2020 Work Comp Benchmark Study – Normalizing Discomfort: 5 Ways to Future-Proof Your Organization

June 2021 | RISK & INSURANCE FEATURE WEBINAR

Moderator: Dan Reynolds, Editor-in-Chief, Risk & Insurance

Panelists:

  • Denise Algire, Director of Risk Initiatives & National Medical Director, Albertsons Companies
  • Vickie Kennedy, Assistant Director of Insurance Services, Washington State Department of Labor & Industries
  • Linda Butler, Director, Claims Management, Walt Disney World Resort
  • Rachel Fikes, Chief Experience Officer & Director, Workers’ Compensation Benchmarking Study, Rising Medical Solutions

Overview:

As an industry built on risk aversion and mitigation, we find ourselves in need of normalizing the very discomfort we’ve erected business cultures to avoid. Workplace and business unpredictability will march on, placing an unprecedented premium on organizational resiliency. Embracing change as the default must be a focus of any workers’ compensation leader who wants to future-proof their organization.

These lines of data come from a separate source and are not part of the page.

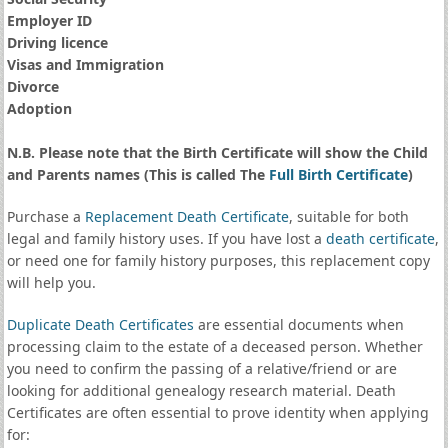
Employer ID
Driving licence
Visas and Immigration
Divorce
Adoption
N.B. Please note that the Birth Certificate will show the Child
and Parents names (This is called The
Full Birth Certificate
)
Purchase a
Replacement Death Certificate
, suitable for both
legal and family history uses. If you have lost a
death certificate
,
or need one for family history purposes, this replacement copy
will help you.
Duplicate Death Certificates
are essential documents when
processing claim to the estate of a deceased person. Whether
you need to confirm the passing of a relative/friend or are
looking for additional genealogy research material. Death
Certificates are often essential to prove identity when applying
for: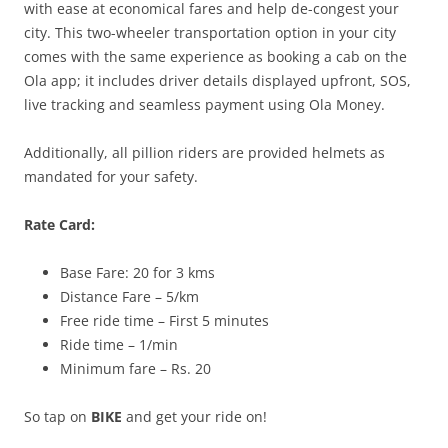
with ease at economical fares and help de-congest your
city. This two-wheeler transportation option in your city
comes with the same experience as booking a cab on the
Ola app; it includes driver details displayed upfront, SOS,
live tracking and seamless payment using Ola Money.
Additionally, all pillion riders are provided helmets as
mandated for your safety.
Rate Card:
Base Fare: 20 for 3 kms
Distance Fare – 5/km
Free ride time – First 5 minutes
Ride time – 1/min
Minimum fare – Rs. 20
So tap on
BIKE
and get your ride on!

In this one-hour webinar, study experts share leadership insights along with top study results, focusing on five key ways claims executives can cultivate adaptability, employee peak performance, and organizational success in this new post-pandemic paradigm. They include:

  1. Normalize Discomfort – Whether it’s global-level uncertainty (like new disease variants, economic recession) or industry-level disruption (like adopting new claims models), resilient organizations encourage employees to embrace continual change as the business standard, not the exception.
  2. Develop a Strong Risk Culture – Fostering a culture where employees feel safe taking risks and doing the uncomfortable, such as volunteering an unsolicited idea, admitting a mistake or pointing out a process that’s not working, paves the way for needed course corrections and innovation.
  3. Cultivate Diverse Talent – Creative problem solving requires varied viewpoints. Not only do organizations need to address the industry’s much-documented talent shortfall, but they must prioritize diversity of thought, background, experiences, and cognitive profiles while doing so.
  4. Deploy Technological Dexterity – Automating data collection, compliance tasks, and intervention alerts should enable claims teams to engage in greater critical thinking. The more bandwidth they have to solve problems, the more resilient they and their organizations will be.
  5. Measure the Past, and the Future – We must go beyond measuring backward-looking performance to measuring forward-looking resilience in order to continually improve an organization’s capacity to withstand adversity, and emerge stronger.